Verständnis für den intellektuellen Politiklimbo, der auch noch die kompetenzfernsten Personen in verantwortungsvolle Ämter zu bringen erlaubt? Das ist doch etwas zu viel verlangt. Man sollte seine Ansprüche an die Volksvertreter nicht wirklich am äußersten unteren Rand ansetzen. Denn sonst passiert eben genau das, was gerade in diesem Land passiert… Welcher unserer sogenannten Spitzenpolitiker ist denn noch ernsthaft geeignet und fähig, den Aufgaben seines Amtes gerecht zu werden? Wer bringt die erforderliche Kompetenz in der Sache mit? Und wer ersetzt Kompetenz in der Sache durch Ideologie, Zeitgeist, Intersektionalität und Selbstvermarktung diesseits und jenseits der Grenze zur Täuschung? Wenn beispielsweise eine Frau Baerbock allen ernstes als Kanzlerkandidatin durchgeht, wenn das wirklich auch nur annähernd ausreichend sein sollte, wer von den anderen 83,24 Mio. Einwohnern dieses Landes sollte dann noch als ungeeignet gelten? Und - nein - die Grundlagen und Grenzen unserer freiheitlich-demokratischen Grundordnung sind nicht verhandelbar. Das entzieht sich jeglichen Kompromisses…

Heinrich Wägner / 03.10.2021

Ich gehe noch weiter ,Karla Kuhn.  Das was ein Herr Verwaltungsökonom Marcus Schreiber geäußert hat ( auf Tichys nachzulesen) hätte sich nicht mal Milke getraut es ungestraft auszusprechen. Das war nur in einem faschistischen Staat möglich.  Da wo wieder Blockwarte sind,sind auch wieder Nazis,die “Echten” die ich erlebt habe wie sie die Junden aus ihren Geschäften geschleift haben . Ein Mann wie dieser schreckt auch vor Erschießen nicht zurück. Auf die Reichen,Ungeimpfte oder wie auch immer . Sie sind nicht ausgestorben die mit dem gewissen “Etwas”. Und sie werden immer mehr.  Rechts hat nichts aber gar nichts mit denen zu tun die noch in den letzten Tagen mit den Stricken durch die Straßen gingen um sie an die Laternen zu hängen. Die die nicht des Führers Meinung waren oder zwei verdächtige aussehende Jüdisch Falten hatten. Es sind Jehne die jeden dienen und auch wieder Öfen anheizen würden. Mich kotzt diese Land nur noch an. Und ich wünsche jenen Schreiber’s nur noch das sie wie Jehne enden mögen denen man in Nürnberg gezeigt hat das ihr Leben auch nicht unendlich ist.

Karla Kuhn / 03.10.2021

Die LESERBRIEFE sind absolut das Salz in der Suppe.  S U P E R !!!!!

A. Parker / 03.10.2021

@SabineSchönfelder Danke und völlig d’accord mit Ihnen!

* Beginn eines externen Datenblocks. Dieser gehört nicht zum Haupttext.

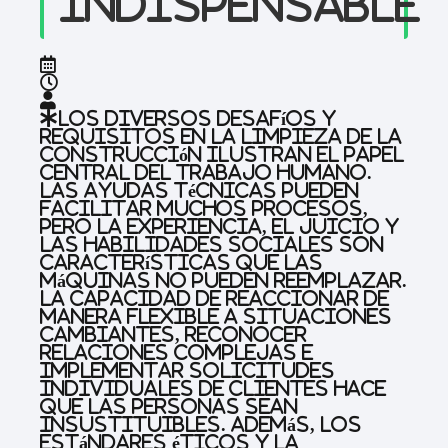
indispensable
Los diversos desafíos y
requisitos en la limpieza de la
construcción ilustran el papel
central del trabajo humano.
Las ayudas técnicas pueden
facilitar muchos procesos,
pero la experiencia, el juicio y
las habilidades sociales son
características que las
máquinas no pueden reemplazar.
La capacidad de reaccionar de
manera flexible a situaciones
cambiantes, reconocer
relaciones complejas e
implementar solicitudes
individuales de clientes hace
que las personas sean
insustituibles. Además, los
estándares éticos y la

Peter Groepper / 03.10.2021

@Petra Wilhelmi “Menschen haben Rückgrat. Menschen, die sich irren, sind stark genug, Fehler einzugestehen…” Liebe Frau Wilhelmi, wie viele Menschen dieser Sorte kennen Sie persönlich? Meine Erfahrung ist, dass nur die Stärksten souverän genug sind, Fehler oder Irrtümer offen einzugestehen. Auch ohne Nachfrage. Sie kehren die Sache nicht unter den Tisch oder wollen sie vergessen machen, wenn einige Zeit verstrichen ist. Nein, sie nehmen das Thema noch einmal auf und sagen rund heraus: “Du, da habe ich mich damals geirrt”. Wie gesagt, nur die Stärksten… Mit solchen Menschen nach dem Richtigen, dem Wahren zu suchen, ist eine reine Freude. Ich kann sie an einer Hand abzählen, aber ich habe (hatte) sie.